Teks Tersedia>

-.-.-

TintaSiyasi.id -- Indonesia menjadi salah satu negara dengan tingkat kecanduan internet tertinggi, khususnya media sosial. Penggunaan yang berlebihan ini mengancam kesehatan mental masyarakat. Pengguna di Indonesia menghabiskan rata-rata 191 menit (3 jam 11 menit) per hari untuk menatap layar ponsel dan tablet. (katadata.co.id, 16/02/2024)
Para ahli di Indonesia mendesak pemerintah untuk lebih serius dalam menangani dampak media sosial terhadap anak dan remaja, seperti yang telah diusulkan di Amerika Serikat. Kepala Asosiasi Dokter Amerika Serikat, Vivek Murthy, mengusulkan penempatan label peringatan pada media sosial, mirip dengan label peringatan pada produk rokok. Meskipun ini tidak menjamin solusi total untuk masalah kesehatan mental, Murthy berharap bahwa langkah ini dapat meningkatkan kesadaran dan mendorong perubahan perilaku di kalangan pengguna. (voaindonesia.com, 18/06/2024)
Di era digital saat ini, penggunaan internet dan media sosial tidak bisa dihindari dan harus dihadapi. Dalam sistem kapitalisme, teknologi dan media sosial bisa menjadi pedang bermata dua, memberikan manfaat atau membawa bahaya bagi penggunanya.
Media sosial bisa memberikan dampak positif jika digunakan untuk tujuan yang baik, seperti memudahkan komunikasi, menjalin pertemanan, berbagi informasi, dan menyebarkan dakwah Islam secara luas. Sayangnya, dampak negatif media sosial sering kali lebih dominan karena paradigma kapitalisme yang mendasarinya. Sayangnya, dalam sistem kapitalisme, media sosial lebih sering digunakan untuk membuat konten viral, mencari keuntungan, mempromosikan gaya hidup hedonis, dan menyebarkan pola pikir sekuler liberal. Selain itu, media sosial sering digunakan untuk kegiatan kriminal seperti penipuan, pelecehan seksual, kekerasan digital, pinjaman online ilegal, perjudian, dan berbagai dampak negatif lainnya.
Dampak terburuk dari media sosial dalam ideologi kapitalisme adalah penyebaran pemikiran sekuler liberal, terutama di kalangan generasi muda. Pengaruh negatif ini dapat mengubah pola pikir, misalnya, seseorang yang awalnya berkerudung bisa melepas kerudungnya setelah terpapar pemikiran sekuler di media sosial. Contoh lainnya adalah dari BBC news melaporkan, platform media sosial X yang kini mengizinkan konten pornografi, yang bisa diikuti platform lain.

-.-.-

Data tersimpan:
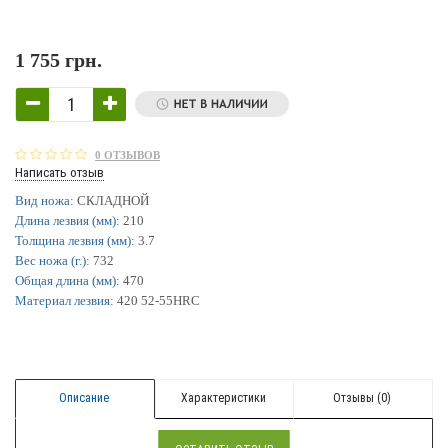
1 755 грн.
0 ОТЗЫВОВ
Написать отзыв
Вид ножа:
СКЛАДНОЙ
Длина лезвия (мм):
210
Толщина лезвия (мм):
3.7
Вес ножа (г.):
732
Общая длина (мм):
470
Материал лезвия:
420 52-55HRC
Описание
Характеристики
Отзывы (0)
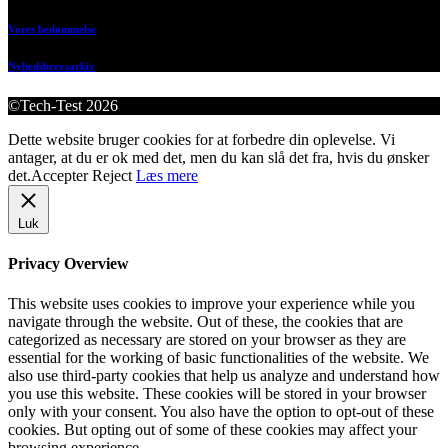
Vores bedømmelse
Nyhedsbrevsarkiv
©Tech-Test 2026
Dette website bruger cookies for at forbedre din oplevelse. Vi
antager, at du er ok med det, men du kan slå det fra, hvis du ønsker
det.
Accepter
Reject
Læs mere
Luk
Privacy Overview
This website uses cookies to improve your experience while you
navigate through the website. Out of these, the cookies that are
categorized as necessary are stored on your browser as they are
essential for the working of basic functionalities of the website. We
also use third-party cookies that help us analyze and understand how
you use this website. These cookies will be stored in your browser
only with your consent. You also have the option to opt-out of these
cookies. But opting out of some of these cookies may affect your
browsing experience.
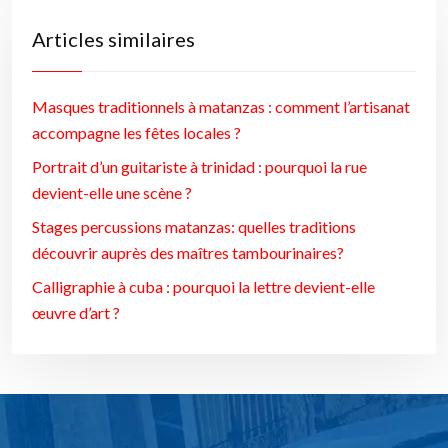
Articles similaires
Masques traditionnels à matanzas : comment l’artisanat
accompagne les fêtes locales ?
Portrait d’un guitariste à trinidad : pourquoi la rue
devient-elle une scène ?
Stages percussions matanzas: quelles traditions
découvrir auprès des maîtres tambourinaires?
Calligraphie à cuba : pourquoi la lettre devient-elle
œuvre d’art ?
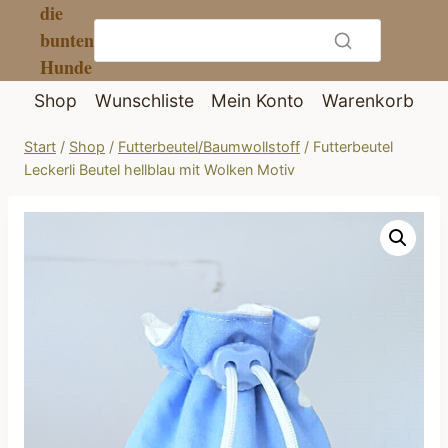
die
Zum
bunten
Inhalt
Hunde
springen
Shop
Wunschliste
Mein Konto
Warenkorb
Start
/
Shop
/
Futterbeutel/Baumwollstoff
/
Futterbeutel
Leckerli Beutel hellblau mit Wolken Motiv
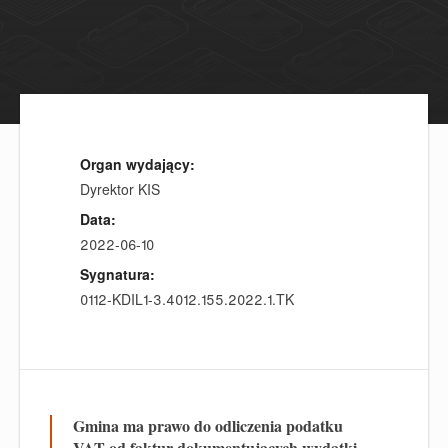
Organ wydający:
Dyrektor KIS
Data:
2022-06-10
Sygnatura:
0112-KDIL1-3.4012.155.2022.1.TK
Gmina ma prawo do odliczenia podatku
VAT od faktur dokumentujących wydatki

-.-.-

Tugas Anda> Tuliskan lanjutan teks tentang dampak media sosial dalam sistem kapitalisme, dimulai setelah kalimat terakhirnya. Data tersebut tidak berperan dalam pengerjaan ini.

Ruang Jawaban>
Jika media sosial diberi label "berbahaya", perlu dipastikan definisi "berbahaya" tersebut. Jika terkait kesehatan mental dan aktivitas di dunia nyata, itu wajar. Namun, jika mengacu pada konten yang dianggap radikal oleh kapitalisme, hal ini perlu dipertanyakan karena sering kali platform memblokir konten dakwah yang tidak sejalan dengan pandangan mereka.
Media sosial adalah teknologi yang dapat digunakan dalam Islam untuk tujuan kebaikan, tetapi diharamkan jika menyebarkan konten negatif atau kejahatan. Dalam Islam, media sosial bermanfaat jika digunakan sesuai syariat, memberikan dampak positif dan kemaslahatan bagi umat.
"Barangsiapa yang mengajak kepada petunjuk, maka baginya pahala seperti pahala orang-orang yang mengikutinya tanpa mengurangi pahala mereka sedikit pun. Dan barangsiapa yang mengajak kepada kesesatan, maka ia mendapat dosa seperti dosa orang-orang yang mengikutinya, tanpa mengurangi dosa mereka sedikit pun." (HR. Muslim)
Negara harus mendukung pengembangan teknologi dan platform yang mendidik serta tidak membiarkan konten pornografi atau konten tidak bermanfaat. Negara juga harus menindak tegas penyebar konten negatif yang merusak pendidikan generasi. Media sosial harus digunakan untuk menyebarkan dakwah, mengajak kebaikan, dan mencegah kemungkaran, memanfaatkan kemajuan teknologi untuk dakwah Islam yang lebih luas.